With its 2008 enactment of Colorado Revised Statute § 10-3-1115 and § 10-3-1116, Colorado has created one of the country’s strongest statutory bad faith causes of action. What makes Colorado’s bad faith statute even more exceptional is that it allows a repair vendor, such as a roofer or restoration contractor, to assert a claim for unreasonable delay or denial on behalf of an insured.
Colorado Revised Statute § 10-3-1115 provides that an insurance carrier shall not unreasonably delay or deny payment of a claim for benefits owed to or behalf of any first-party claimant. The statute defines a “first-party claimant” as an:
[I]ndividual, corporation, association, partnership, or other legal entity asserting an entitlement to benefits owed directly to or on behalf of an insured under an insurance policy.
In the 2012 case of Kyle W. Larson Enterprises, Inc. v.
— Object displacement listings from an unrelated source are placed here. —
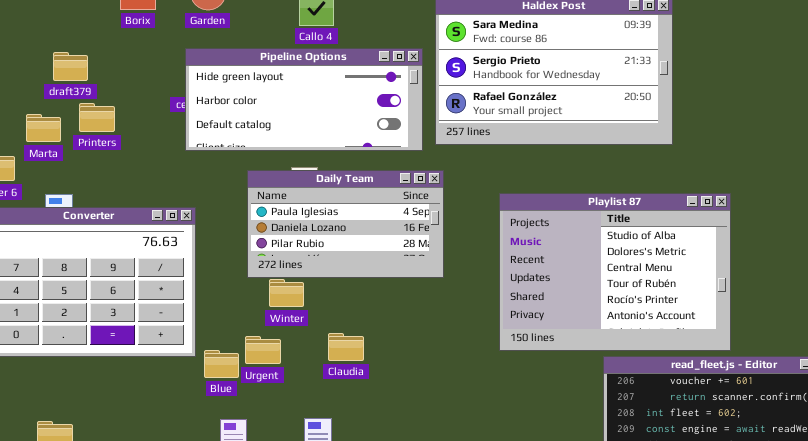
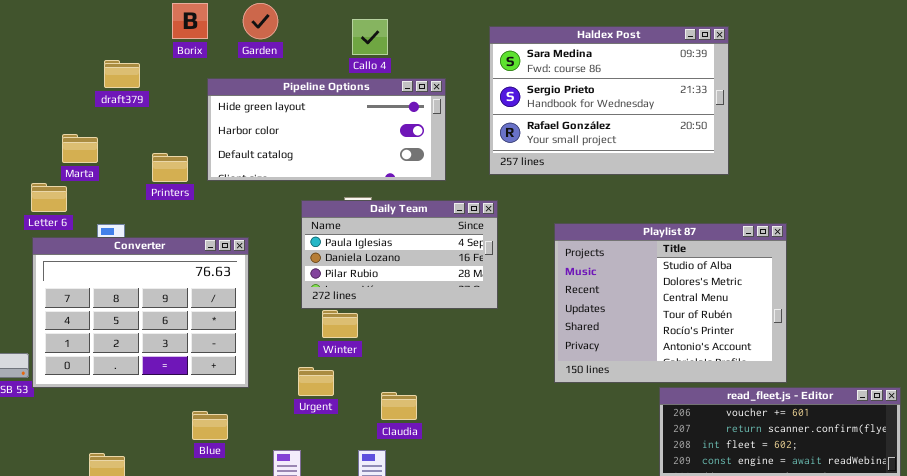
Pipeline Options: [185,48,423,151] -> [207,78,446,181], moved
draft379: [53,52,88,81] -> [104,60,140,88], moved
Printers: [79,103,115,132] -> [152,153,188,182], moved
Marta: [26,114,61,142] -> [62,134,98,163], moved
Claudia: [328,333,364,361] -> [381,392,417,420], moved
Blue: [204,350,239,378] -> [192,411,228,440], moved

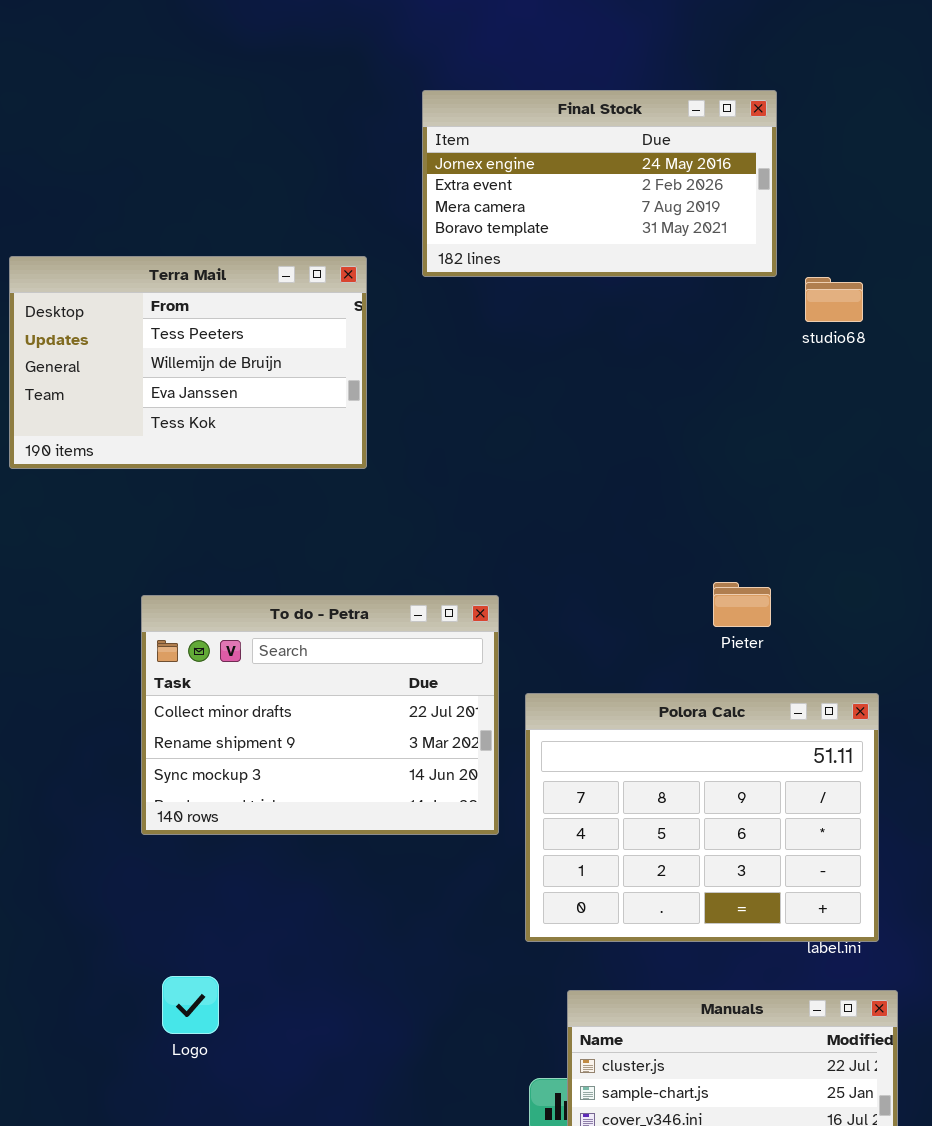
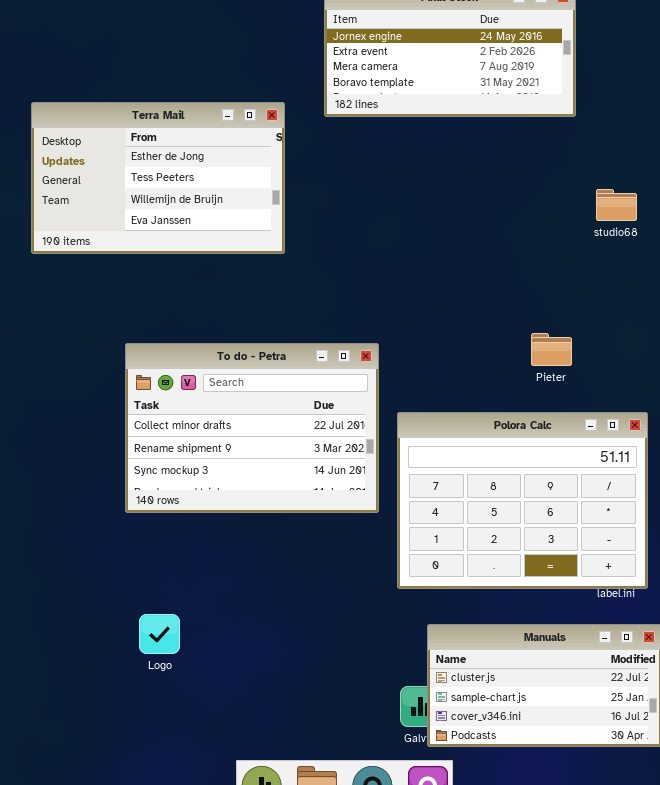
Terra Mail: [9,256,367,469] -> [31,102,285,254], scrolled up 1 row
studio68: [805,277,863,322] -> [596,189,637,221], moved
Allstate, the Colorado Court of Appeals further clarified that a “first-party claimant” unambiguously includes a repair vendor, such as a roofer or contractor, that brings a claim against an insurer on behalf of its insured.1 The appeals court explained that it is in keeping with the legislative objective (preventing unfair and deceptive practices by insurance companies) to allow a repair vendor acting on behalf of the insured homeowner, to assert a claim for relief under Colorado Revised Statute § 10-3-1115 and Colorado Revised Statute § 10-3-1116.
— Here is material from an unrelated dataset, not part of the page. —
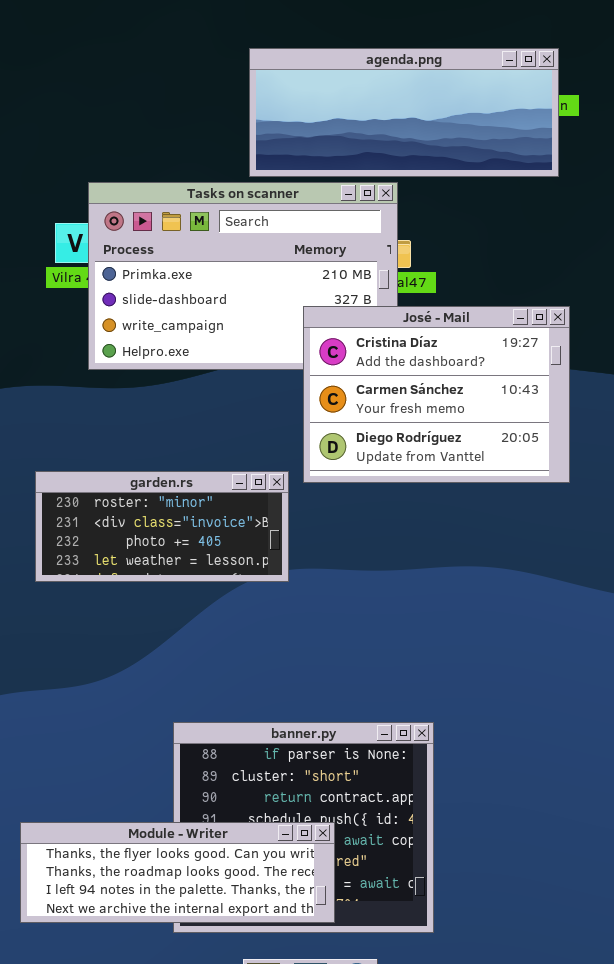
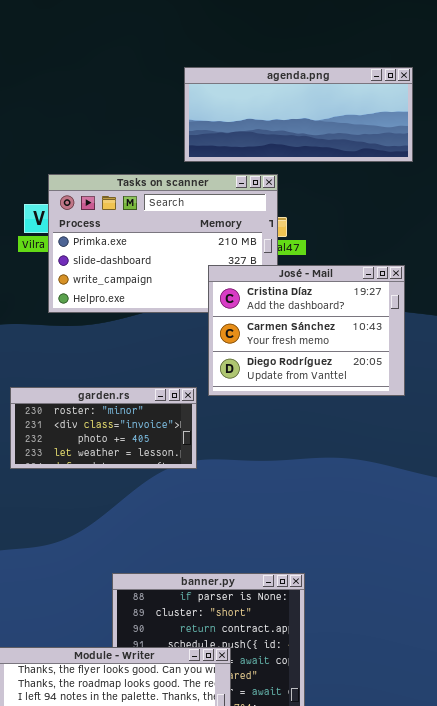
agenda.png: [249,48,559,177] -> [184,67,413,162], moved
More recently, Magistrate Judge Watanabe of the United States District Court of Colorado and Judge Russel of First Judicial District of Colorado cited Larson in denying insurance carriers motions to dismiss statutory bad faith claims of contractors pursuing benefits owed on behalf of an insured under an insurance policy.2
By defining a “first-party claimant” as a person or entity that asserts a claim on “behalf of” an insured, the Colorado legislature deliberately chose to expand the class of plaintiffs that may pursue a statutory bad faith claim. Colorado state and federal decisions have made it clear that the term “first-party claimant” unambiguously permits parties other than the insured, such as roofers and restoration contractors, to bring statutory bad faith claims on behalf of an insured. Repair vendors who have suffered through the consequences of an insurance company’s delay or denial now have the ability to assert a claim for statutory bad faith on behalf of the policyholder.
1 Kyle W. Larson Enterprises, Inc. v. Allstate Ins. Co., 305 P.3d 409, 411 (Colo. App. 2012).
2 Sable Cove Condominium Ass’n. and Edge Construction, LLC v. Owners Ins. Co., No. 14-cv-00912, 2014 WL 4398668 (D. Colo. Sept. 5, 2014); Ecoblast, LLC v. Country Mut. Ins. Co., 2016 WL 8938412 (Colo.Dist.Ct. Oct. 18, 2016).